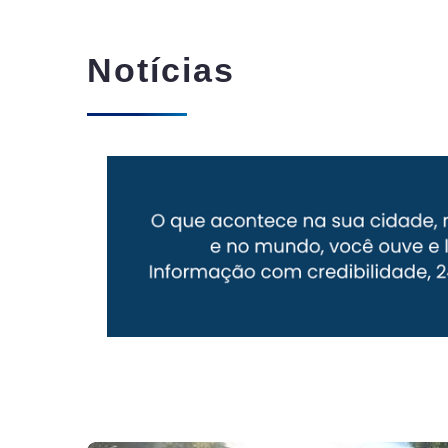
Notícias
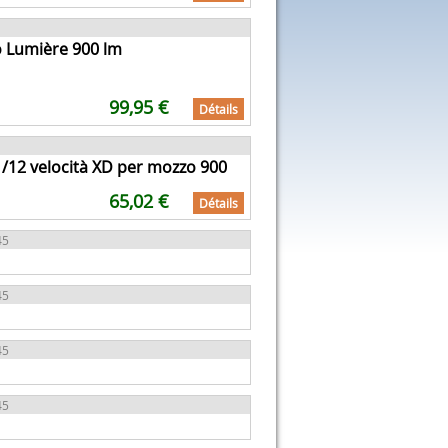
 Lumière 900 lm
99,95 €
Détails
/12 velocità XD per mozzo 900
65,02 €
Détails
45
45
45
45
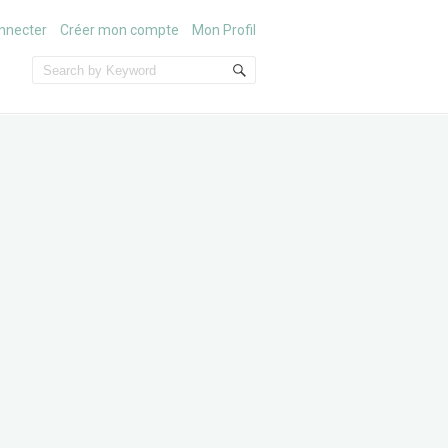
nnecter
Créer mon compte
Mon Profil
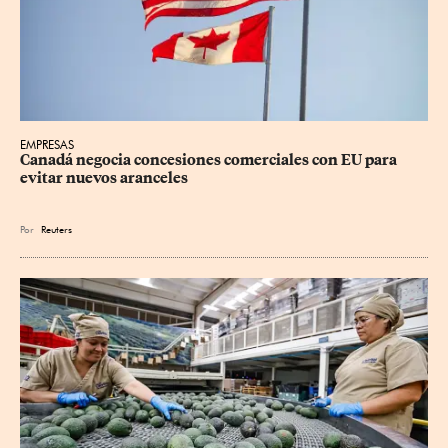
EMPRESAS
Canadá negocia concesiones comerciales con EU para 
evitar nuevos aranceles
Por
Reuters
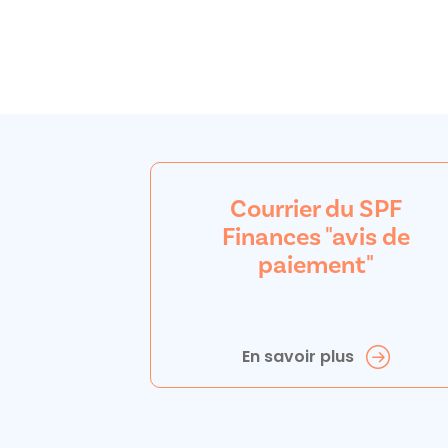
Courrier du SPF
Finances "avis de
paiement"
En savoir plus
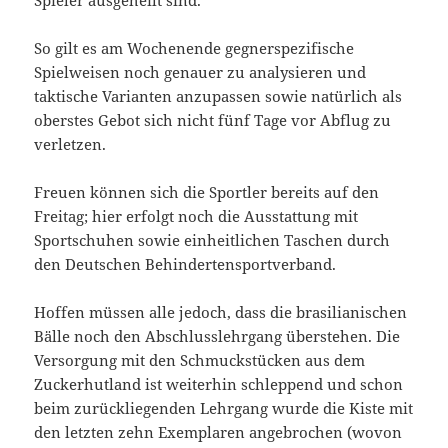
Spieler ausgeheilt sind.
So gilt es am Wochenende gegnerspezifische
Spielweisen noch genauer zu analysieren und
taktische Varianten anzupassen sowie natürlich als
oberstes Gebot sich nicht fünf Tage vor Abflug zu
verletzen.
Freuen können sich die Sportler bereits auf den
Freitag; hier erfolgt noch die Ausstattung mit
Sportschuhen sowie einheitlichen Taschen durch
den Deutschen Behindertensportverband.
Hoffen müssen alle jedoch, dass die brasilianischen
Bälle noch den Abschlusslehrgang überstehen. Die
Versorgung mit den Schmuckstücken aus dem
Zuckerhutland ist weiterhin schleppend und schon
beim zurückliegenden Lehrgang wurde die Kiste mit
den letzten zehn Exemplaren angebrochen (wovon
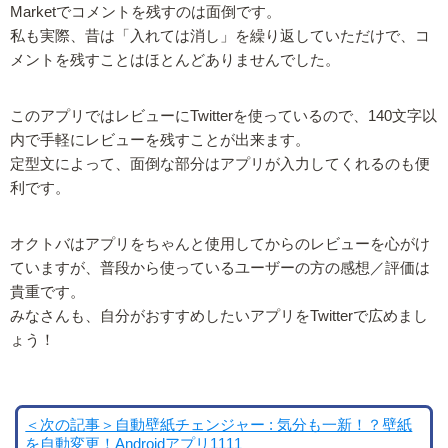
Marketでコメントを残すのは面倒です。
私も実際、昔は「入れては消し」を繰り返していただけで、コ
メントを残すことはほとんどありませんでした。
このアプリではレビューにTwitterを使っているので、140文字以
内で手軽にレビューを残すことが出来ます。
定型文によって、面倒な部分はアプリが入力してくれるのも便
利です。
オクトバはアプリをちゃんと使用してからのレビューを心がけ
ていますが、普段から使っているユーザーの方の感想／評価は
貴重です。
みなさんも、自分がおすすめしたいアプリをTwitterで広めまし
ょう！
＜次の記事＞自動壁紙チェンジャー : 気分も一新！？壁紙
を自動変更！Androidアプリ1111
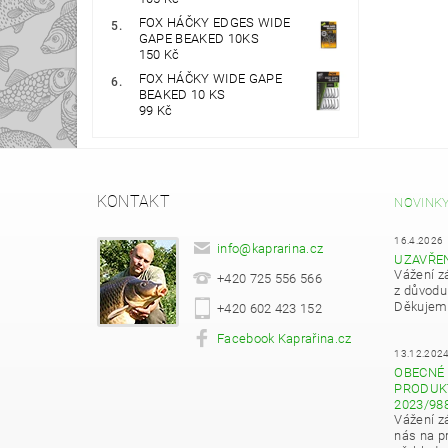
FOX HÁČKY EDGES WIDE
GAPE BEAKED 10KS
150 Kč
FOX HÁČKY WIDE GAPE
BEAKED 10 KS
99 Kč
KONTAKT
NOVINK
16.4.2026
info
@
kaprarina.cz
UZAVŘE
Vážení z
+420 725 556 566
z důvodu
Děkujeme
+420 602 423 152
Facebook Kaprařina.cz
13.12.202
OBECNÉ 
PRODUKT
2023/98
Vážení z
nás na pr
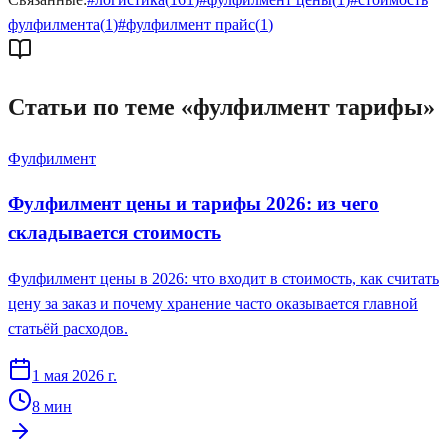
фулфилмента
(
1
)
#
фулфилмент прайс
(
1
)
Статьи по теме «
фулфилмент тарифы
»
Фулфилмент
Фулфилмент цены и тарифы 2026: из чего
складывается стоимость
Фулфилмент цены в 2026: что входит в стоимость, как считать
цену за заказ и почему хранение часто оказывается главной
статьёй расходов.
1 мая 2026 г.
8
мин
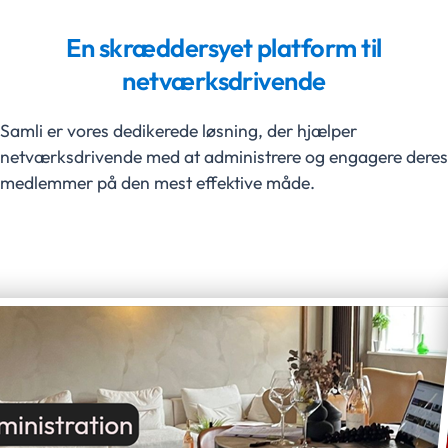
En skræddersyet platform til
netværksdrivende
Samli er vores dedikerede løsning, der hjælper
netværksdrivende med at administrere og engagere deres
medlemmer på den mest effektive måde.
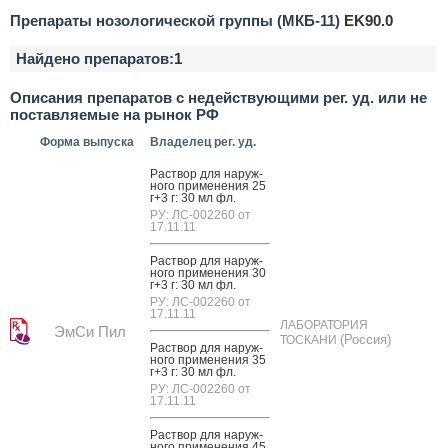
Препараты нозологической группы (МКБ-11)
EK90.0
Найдено препаратов:
1
Описания препаратов с недействующими рег. уд. или не
поставляемые на рынок РФ
Форма выпуска
Владелец рег. уд.
Рас­твор для на­руж­
но­го при­мене­ния 25
г+3 г: 30 мл фл.
РУ: ЛС-002260 от
17.11.11
Рас­твор для на­руж­
но­го при­мене­ния 30
г+3 г: 30 мл фл.
РУ: ЛС-002260 от
17.11.11
ЛАБОРАТОРИЯ
ЭмСи Пил
(Россия)
ТОСКАНИ
Рас­твор для на­руж­
но­го при­мене­ния 35
г+3 г: 30 мл фл.
РУ: ЛС-002260 от
17.11.11
Рас­твор для на­руж­
но­го при­мене­ния 45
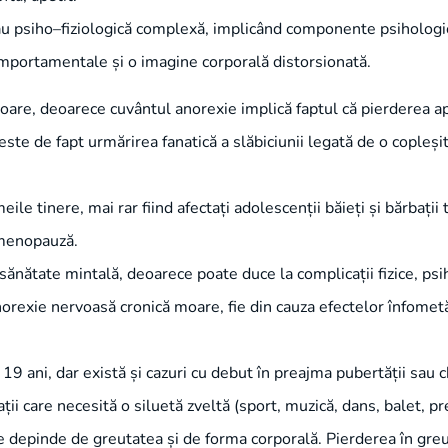
u psiho–fiziologică complexă, implicând componente psihologi
mportamentale și o imagine corporală distorsionată.
oare, deoarece cuvântul anorexie implică faptul că pierderea a
 este de fapt urmărirea fanatică a slăbiciunii legată de o copleș
le tinere, mai rar fiind afectați adolescenții băieți și bărbații t
 menopauză.
sănătate mintală, deoarece poate duce la complicații fizice, ps
anorexie nervoasă cronică moare, fie din cauza efectelor înfomet
9 ani, dar există și cazuri cu debut în preajma pubertății sau 
ii care necesită o siluetă zveltă (sport, muzică, dans, balet, pr
ine depinde de greutatea și de forma corporală. Pierderea în gr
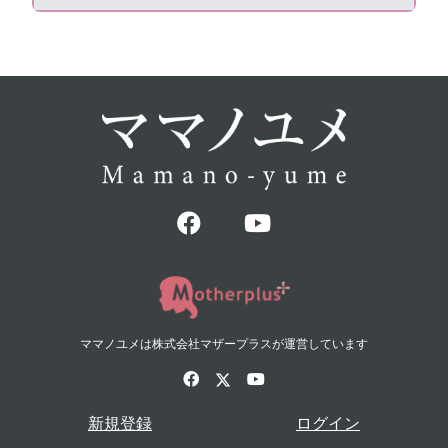
ママノユメは株式会社マザープラスが運営しています
新規登録
ログイン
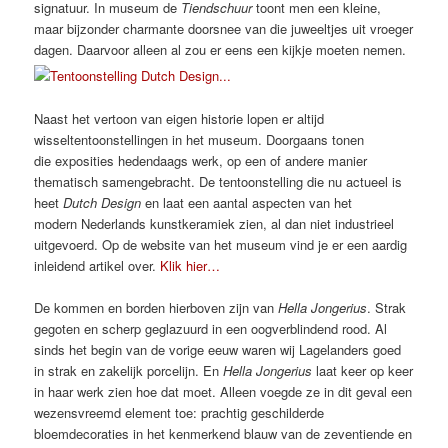
signatuur. In museum de
Tiendschuur
toont men een kleine,
maar bijzonder charmante doorsnee van die juweeltjes uit vroeger
dagen. Daarvoor alleen al zou er eens een kijkje moeten nemen.
Naast het vertoon van eigen historie lopen er altijd
wisseltentoonstellingen in het museum. Doorgaans tonen
die exposities hedendaags werk, op een of andere manier
thematisch samengebracht. De tentoonstelling die nu actueel is
heet
Dutch Design
en laat een aantal aspecten van het
modern Nederlands kunstkeramiek zien, al dan niet industrieel
uitgevoerd. Op de website van het museum vind je er een aardig
inleidend artikel over.
Klik hier…
De kommen en borden hierboven zijn van
Hella Jongerius
. Strak
gegoten en scherp geglazuurd in een oogverblindend rood. Al
sinds het begin van de vorige eeuw waren wij Lagelanders goed
in strak en zakelijk porcelijn. En
Hella Jongerius
laat keer op keer
in haar werk zien hoe dat moet. Alleen voegde ze in dit geval een
wezensvreemd element toe: prachtig geschilderde
bloemdecoraties in het kenmerkend blauw van de zeventiende en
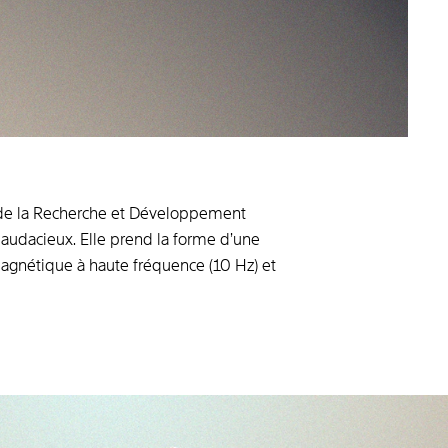
ns de la Recherche et Développement
 audacieux. Elle prend la forme d’une
agnétique à haute fréquence (10 Hz) et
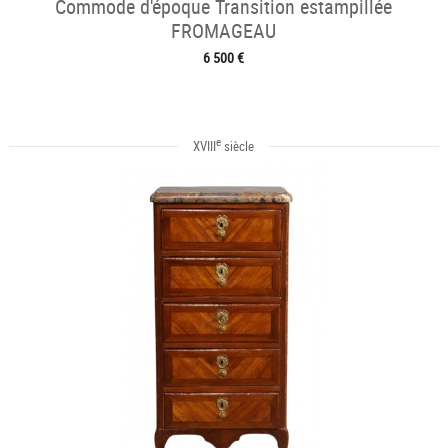
Commode d'époque Transition estampillée
FROMAGEAU
6 500 €
e
XVIII
siècle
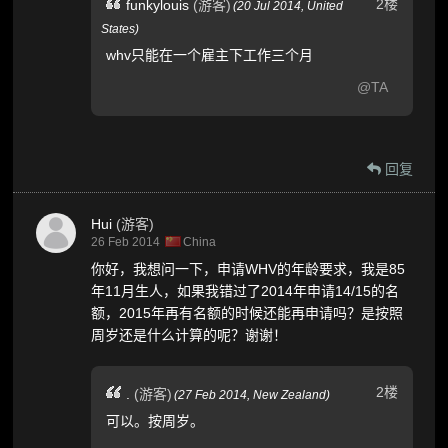
2楼
funkylouis
(游客)
(
20 Jul 2014,
United
States
)
whv只能在一个雇主下工作三个月
@TA
回复
Hui
(游客)
26 Feb 2014
China
你好，我想问一下，申请WHV的年龄要求，我是85
年11月生人，如果我错过了2014年申请14/15的名
额，2015年再有名额的时候还能再申请吗？是按照
周岁还是什么计算的呢？谢谢！
2楼
.
(游客)
(
27 Feb 2014,
New Zealand
)
可以。按周岁。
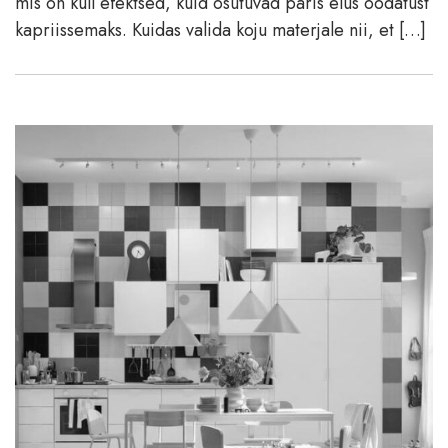
mis on küll efektsed, kuid osutuvad päris elus oodatust
kapriissemaks. Kuidas valida koju materjale nii, et […]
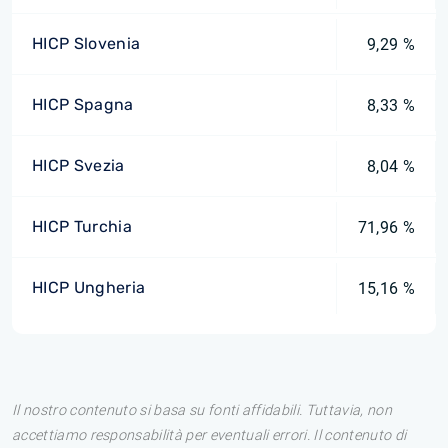
HICP Slovenia
9,29 %
HICP Spagna
8,33 %
HICP Svezia
8,04 %
HICP Turchia
71,96 %
HICP Ungheria
15,16 %
Il nostro contenuto si basa su fonti affidabili. Tuttavia, non
accettiamo responsabilità per eventuali errori. Il contenuto di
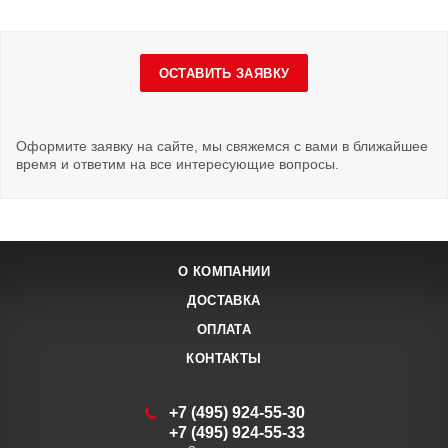
ОСТАВИТЬ ЗАЯВКУ
Оформите заявку на сайте, мы свяжемся с вами в ближайшее
время и ответим на все интересующие вопросы.
О КОМПАНИИ
ДОСТАВКА
ОПЛАТА
КОНТАКТЫ
+7 (495) 924-55-30
+7 (495) 924-55-33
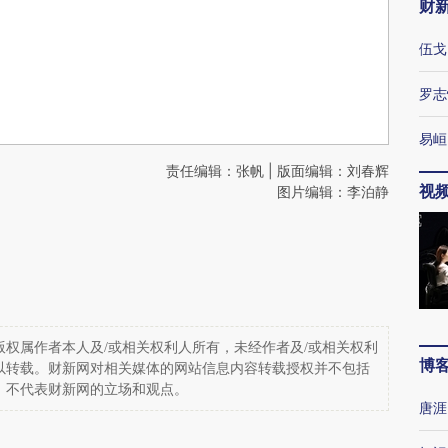
财
伍戈
罗志
易峘
责任编辑：张帆 | 版面编辑：刘春辉
视
图片编辑：李泊静
权属作者本人及/或相关权利人所有，未经作者及/或相关权利
博
以转载。财新网对相关媒体的网站信息内容转载授权并不包括
，不代表财新网的立场和观点。
唐涯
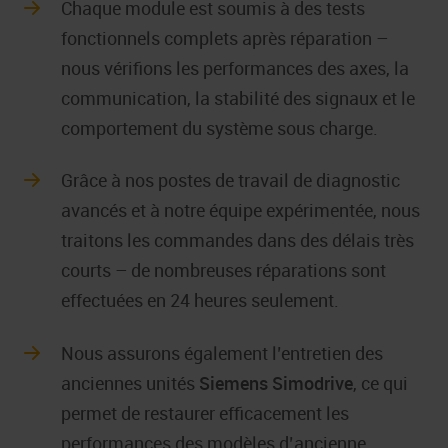
Chaque module est soumis à des tests
fonctionnels complets après réparation –
nous vérifions les performances des axes, la
communication, la stabilité des signaux et le
comportement du système sous charge.
Grâce à nos postes de travail de diagnostic
avancés et à notre équipe expérimentée, nous
traitons les commandes dans des délais très
courts – de nombreuses réparations sont
effectuées en 24 heures seulement.
Nous assurons également l’entretien des
anciennes unités
Siemens Simodrive
, ce qui
permet de restaurer efficacement les
performances des modèles d’ancienne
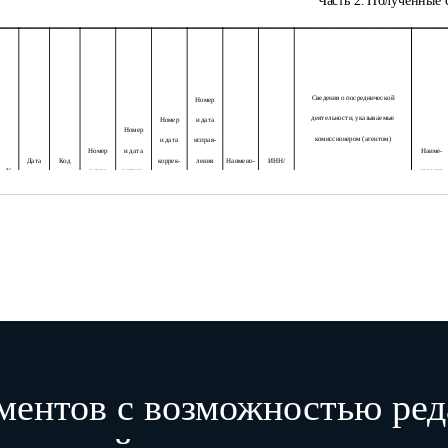
Часть 2. Полученные 
Сведения о посреднической
Номер
деятельности, указываемые
Номер
и дата
Номер
комиссионером (агентом)
и дата
исправ-
Номер
и дата
Наиме-
Дата
Код
коррек-
ления
Наимено-
ИНН/
N
и дата
исправ-
нование
получе-
вида
тиро-
коррек-
вание
КПП
п/п
счета-
ления
и код
ния
опера-ции
вочного
тиро-
продавца
продавца
фактуры
счета-
валюты
счета-
вочного
фактуры
наименование
ИНН/КПП
фактуры
счета-
код
субкомис-
субкомис-
фактуры
вида
сионера
сионера
сделки
(субагента)
(субагента)
1
2
3
4
5
6
7
8
9
10
11
12
13
ментов с возможностью ред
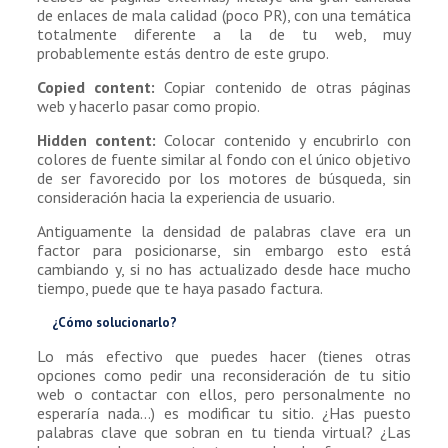
de enlaces de mala calidad (poco PR), con una temática
totalmente diferente a la de tu web, muy
probablemente estás dentro de este grupo.
Copied content:
Copiar contenido de otras páginas
web y hacerlo pasar como propio.
Hidden content:
Colocar contenido y encubrirlo con
colores de fuente similar al fondo con el único objetivo
de ser favorecido por los motores de búsqueda, sin
consideración hacia la experiencia de usuario.
Antiguamente la densidad de palabras clave era un
factor para posicionarse, sin embargo esto está
cambiando y, si no has actualizado desde hace mucho
tiempo, puede que te haya pasado factura.
¿Cómo solucionarlo?
Lo más efectivo que puedes hacer (tienes otras
opciones como pedir una reconsideración de tu sitio
web o contactar con ellos, pero personalmente no
esperaría nada…) es modificar tu sitio. ¿Has puesto
palabras clave que sobran en tu tienda virtual? ¿Las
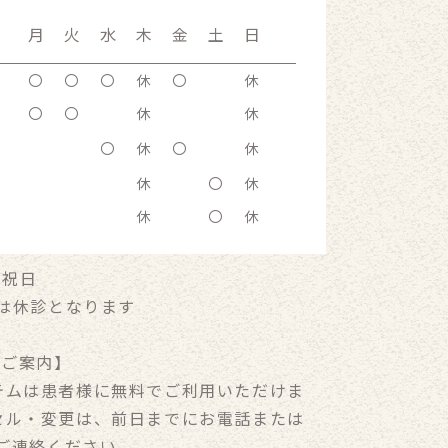
月
火
水
木
金
土
日
〇
〇
〇
休
〇
休
〇
〇
休
休
〇
休
〇
休
休
〇
休
休
〇
休
、祝日
日は休診となります
のご案内】
テムは患者様に無料でご利用いただけま
セル・変更は、前日までにお電話または
りご連絡ください。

== == ==

YOUR GOAL:
Of the lines above, copy only those from the one holding "9 ani, dar există" to the one holding "Naast het vertoon", both included, and exclude every image.

WRITTEN REPLY:
9 ani, dar există și cazuri cu debut în preajma pubertății sau 
ii care necesită o siluetă zveltă (sport, muzică, dans, balet, pr
ine depinde de greutatea și de forma corporală. Pierderea în gr
ママノユメは株式会社マザープラスが運営しています
新規登録
ログイン
signatuur. In museum de
Tiendschuur
toont men een kleine,
maar bijzonder charmante doorsnee van die juweeltjes uit vroeger
dagen. Daarvoor alleen al zou er eens een kijkje moeten nemen.
Naast het vertoon van eigen historie lopen er altijd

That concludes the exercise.